During his four years at the University of Florida, I watched Lemmens play with a blue collar mentality. His motor never stopped, especially going against the premier running backs of the SEC.
Given the superior talent that the Gators possessed on their defensive line, Lemmens did not put up incredible statistics as he finished with five career sacks. After playing for the Gators, he was briefly apart of the Arizona Cardinals training camp last season.
But at 6’3, 250 pounds, Lemmens' speed off the edge could be vital for the Alouettes pass rush. There is no question that the open spot once occupied by Anwar Stewart is up for grabs. Sure, Daunte Akra would be given first opportunity to fill that void. But Lemmens isn’t afraid to get his nose dirty, and to do what is needed to win each play.
Moreover, the top level coaching he received in Gainesville from the likes of Urban Meyer, Greg Mattison, Teryl Austin, and Dan McCarney all spoke volumes of how hard of a worker he is.
With the defensive line transitioning to the younger horses such as Moton Hopkins and John Bowman, Lemmens could fit in seamlessly into this energetic group.
Morgan is a player that head coach Marc Trestman is familiar with during his time as offensive coordinator at North Carolina State.
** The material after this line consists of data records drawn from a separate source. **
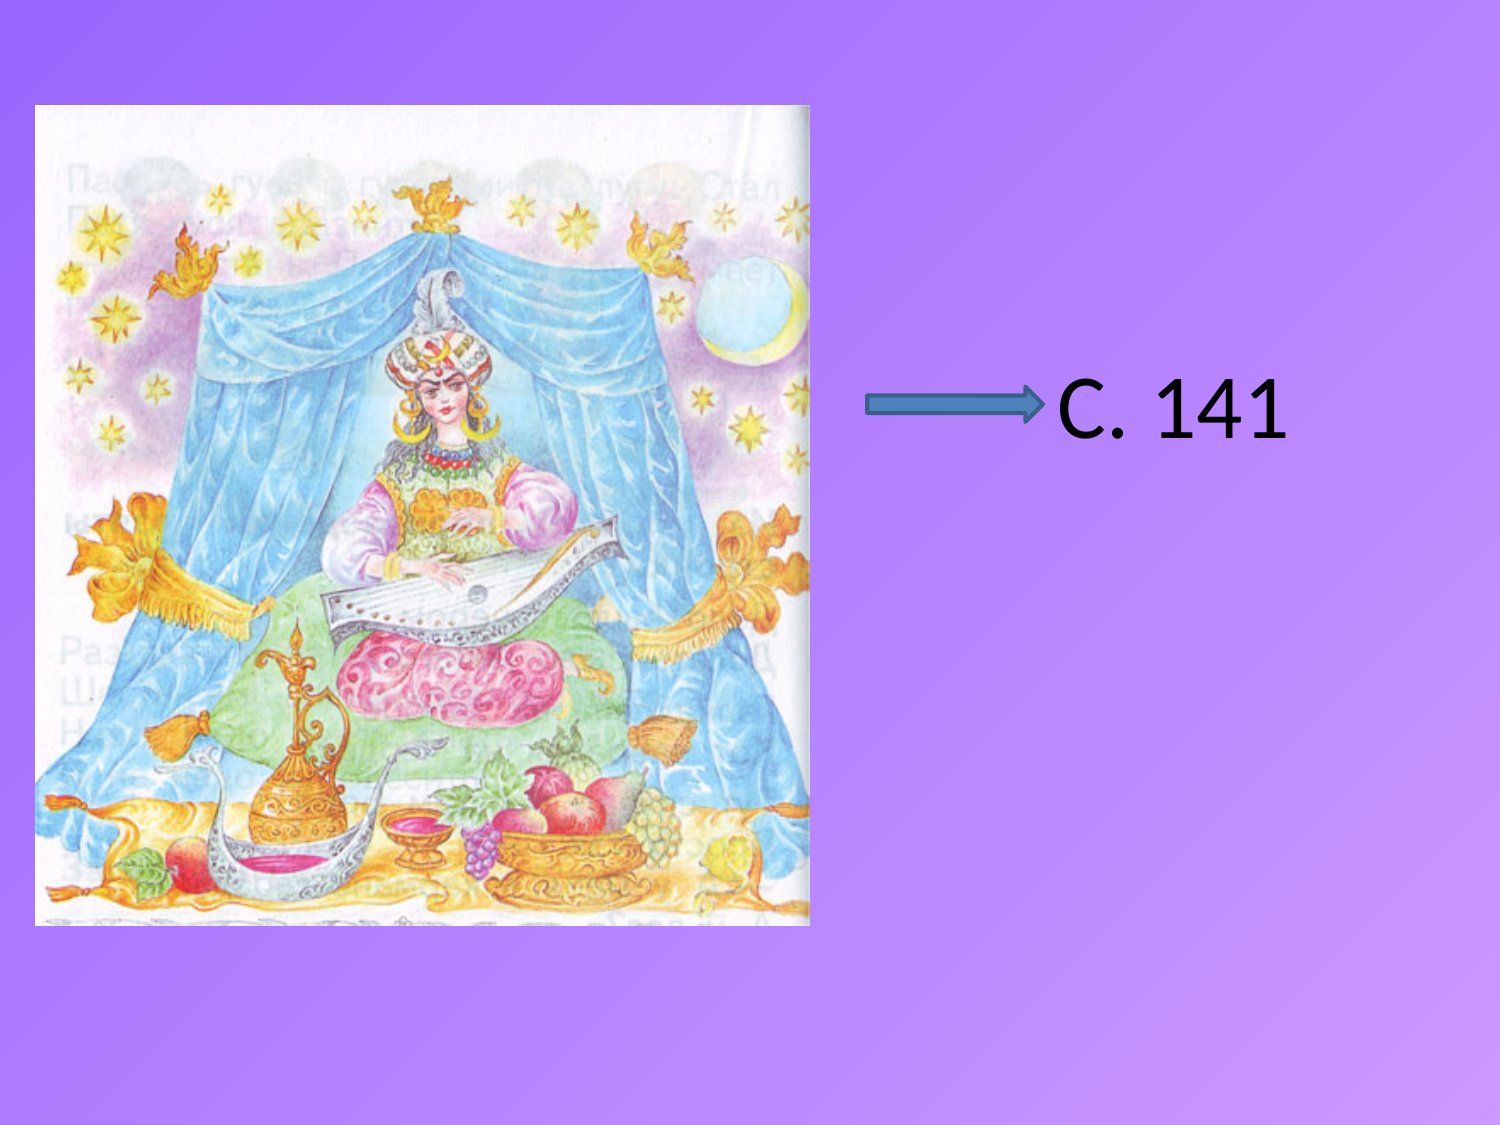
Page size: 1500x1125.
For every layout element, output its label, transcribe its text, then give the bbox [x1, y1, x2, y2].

picture [34, 105, 810, 927]
text_box [865, 384, 1042, 424]
text_box С. 141 [1042, 339, 1348, 465]
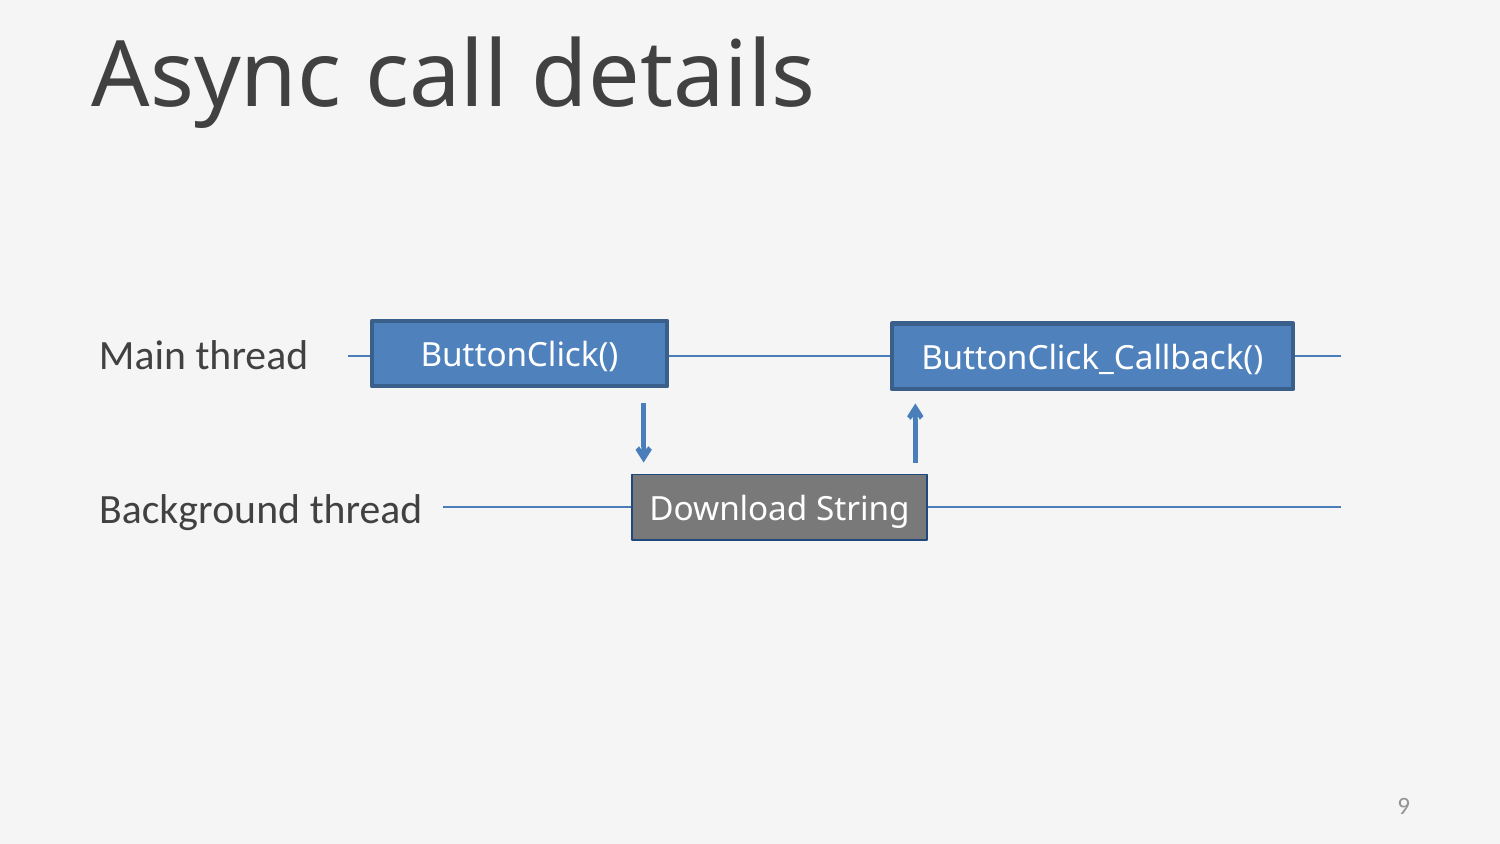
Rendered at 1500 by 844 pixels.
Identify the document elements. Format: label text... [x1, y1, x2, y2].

text_box Download String [631, 515, 928, 540]
slide_number 9 [1316, 782, 1425, 827]
text_box ButtonClick_Callback() [890, 365, 1295, 391]
text_box Download String [631, 474, 928, 506]
text_box Main thread [84, 320, 324, 386]
title Async call details [76, 0, 1424, 141]
text_box Background thread [84, 474, 438, 540]
text_box ButtonClick() [370, 319, 669, 355]
text_box ButtonClick() [370, 365, 669, 388]
text_box ButtonClick_Callback() [890, 321, 1295, 355]
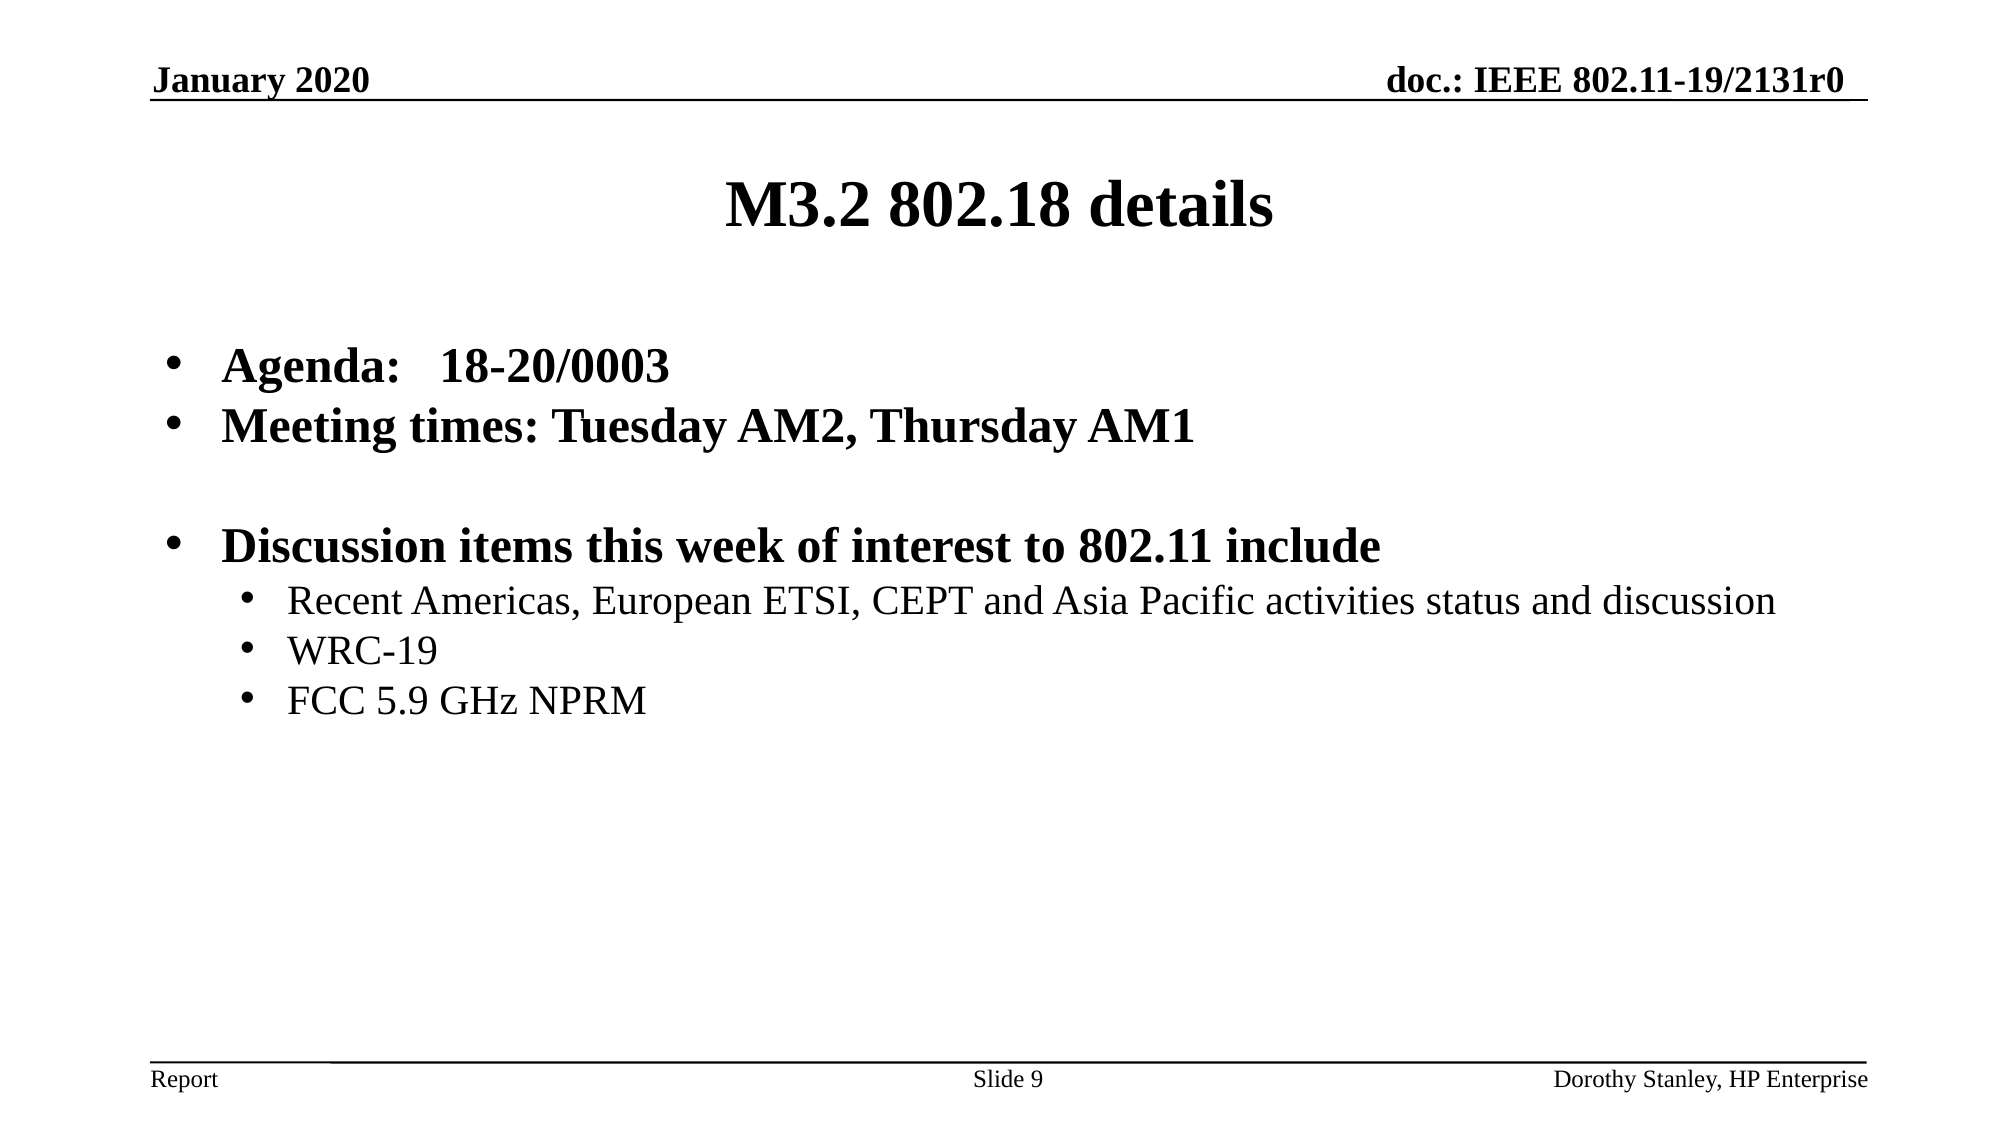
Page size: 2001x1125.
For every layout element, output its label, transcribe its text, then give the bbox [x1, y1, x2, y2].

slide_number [152, 54, 406, 101]
slide_number Slide 9 [964, 1061, 1053, 1093]
title M3.2 802.18 details [150, 112, 1850, 288]
list Agenda: 18-20/0003 Meeting times: Tuesday AM2, Thursday AM1 Discussion items this week of interest to 802.11 include Recent Americas, European ETSI, CEPT and Asia Pacific activities status and discussion WRC-19 FCC 5.9 GHz NPRM [150, 324, 1850, 1000]
footer Dorothy Stanley, HP Enterprise [1512, 1061, 1869, 1093]
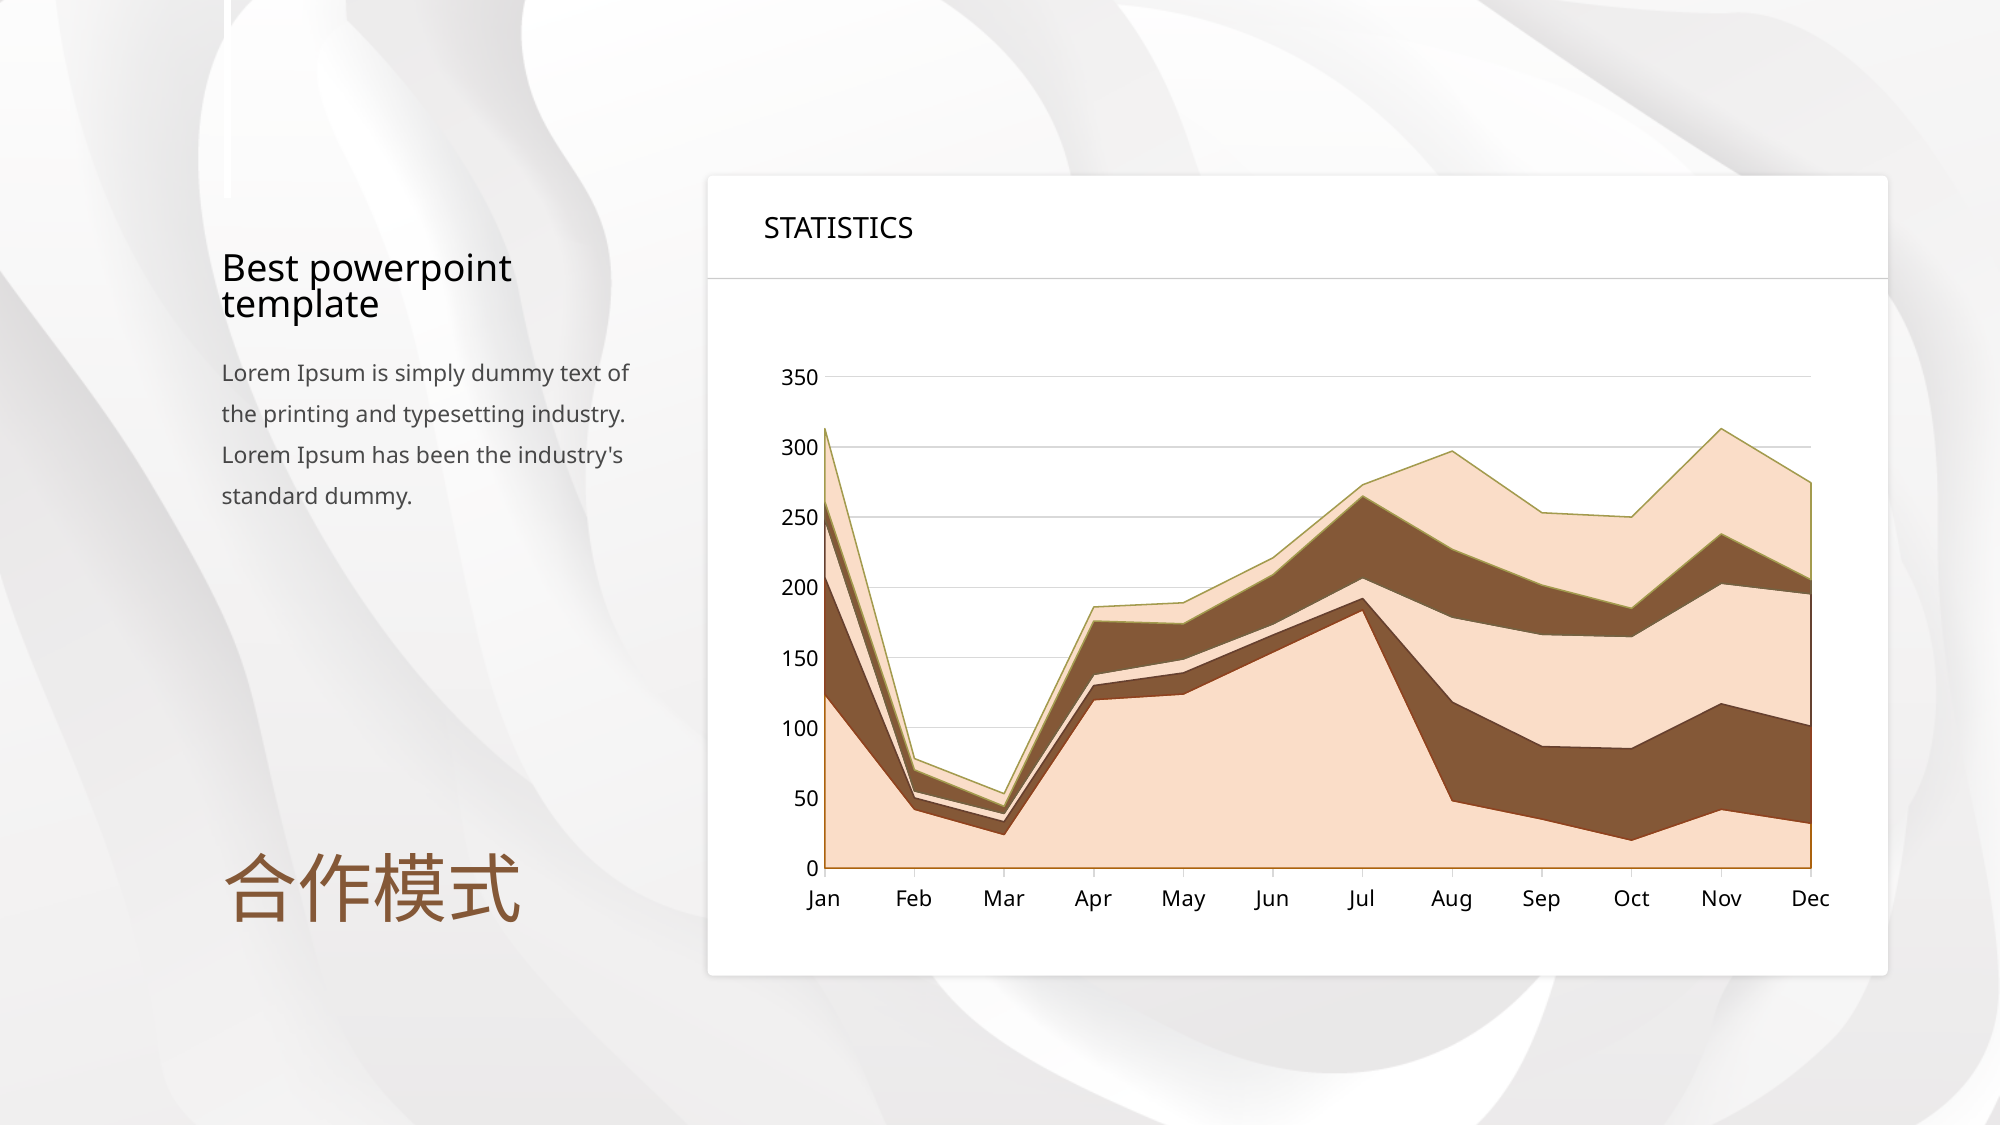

Heading into the 2008 NFL draft, Morgan was considered to be one of the premier safeties in the draft, as he was taken by the Kansas City Chiefs in the third round. But it seemed he never felt comfortable playing in the Herm Edwards cover two system. Then after the season, Edwards was fired and replaced by Todd Haley, who brought his own players and different philosophy to the team.
Following the 2009 season Morgan moved on from the Chiefs. In 2010 he had a brief stint with the Indianapolis Colts, and in 2011 he joined the New York Jets practice roster, before surfacing with the Alouettes.
If Morgan is going to play safety, could he supplant Etienne Boulay? Recently, this position has been occupied by a non-import as prior to Boulay; it was Matt Proulx who was the starter. It would be awfully tough decision for the organization if Morgan has a solid camp. Keep in-mind if he were to become a starter that means the non-import ratio would have to be applied elsewhere.
For Morgan to crack this roster, he would almost assuredly need to make an impact on special teams, and become versatile to play all the positions in the secondary which he did at N.C. State.
Entering the 2011 season the secondary was a group full of depth, and talent, but by the last game of the season it resembled a MASH unit with third stringers on the field.
In the end I give credit to Jim Popp for bringing in two players who have received the highest education of football during their time in school and the NFL. If they could become solid contributors, then Popp has laid a solid foundation for the next generation of players.